(INFORMATION GIVEN begins)
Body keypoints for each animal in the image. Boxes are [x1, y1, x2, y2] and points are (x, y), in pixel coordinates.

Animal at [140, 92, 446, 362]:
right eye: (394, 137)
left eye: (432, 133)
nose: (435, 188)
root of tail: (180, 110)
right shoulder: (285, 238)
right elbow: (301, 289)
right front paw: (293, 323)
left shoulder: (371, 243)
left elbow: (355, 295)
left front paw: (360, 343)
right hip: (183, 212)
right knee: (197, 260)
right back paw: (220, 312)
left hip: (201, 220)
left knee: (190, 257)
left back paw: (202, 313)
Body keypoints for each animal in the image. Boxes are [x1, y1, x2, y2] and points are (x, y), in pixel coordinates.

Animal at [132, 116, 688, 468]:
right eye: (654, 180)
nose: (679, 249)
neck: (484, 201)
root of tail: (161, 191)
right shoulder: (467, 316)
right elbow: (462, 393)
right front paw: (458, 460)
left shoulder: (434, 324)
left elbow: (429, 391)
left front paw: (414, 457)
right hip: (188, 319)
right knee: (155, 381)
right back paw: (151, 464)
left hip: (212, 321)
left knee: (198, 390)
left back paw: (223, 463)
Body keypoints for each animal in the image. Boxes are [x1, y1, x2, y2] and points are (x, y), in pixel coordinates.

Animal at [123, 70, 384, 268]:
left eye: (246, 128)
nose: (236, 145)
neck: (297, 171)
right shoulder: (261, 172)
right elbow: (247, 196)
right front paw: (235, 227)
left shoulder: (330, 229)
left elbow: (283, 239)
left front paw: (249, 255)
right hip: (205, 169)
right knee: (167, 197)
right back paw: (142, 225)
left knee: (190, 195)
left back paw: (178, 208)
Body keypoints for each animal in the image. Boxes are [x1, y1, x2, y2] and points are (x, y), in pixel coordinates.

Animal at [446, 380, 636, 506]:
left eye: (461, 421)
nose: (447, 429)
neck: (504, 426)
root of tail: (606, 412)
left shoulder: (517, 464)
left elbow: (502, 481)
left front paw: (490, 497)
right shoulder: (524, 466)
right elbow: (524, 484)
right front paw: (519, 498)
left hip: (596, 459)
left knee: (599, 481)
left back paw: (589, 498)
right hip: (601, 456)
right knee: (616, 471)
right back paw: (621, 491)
(INFORMATION GIVEN ends)
- **WHAT THE TASK REQUIRES**:
Please copy only the lines between the first line of the entries and the line with "right front paw: (293, 323)", keeping those two end lines as well, exactly as written.

- **OUTPUT BELOW**:
Body keypoints for each animal in the image. Boxes are [x1, y1, x2, y2] and points are (x, y), in pixel coordinates.

Animal at [140, 92, 446, 362]:
right eye: (394, 137)
left eye: (432, 133)
nose: (435, 188)
root of tail: (180, 110)
right shoulder: (285, 238)
right elbow: (301, 289)
right front paw: (293, 323)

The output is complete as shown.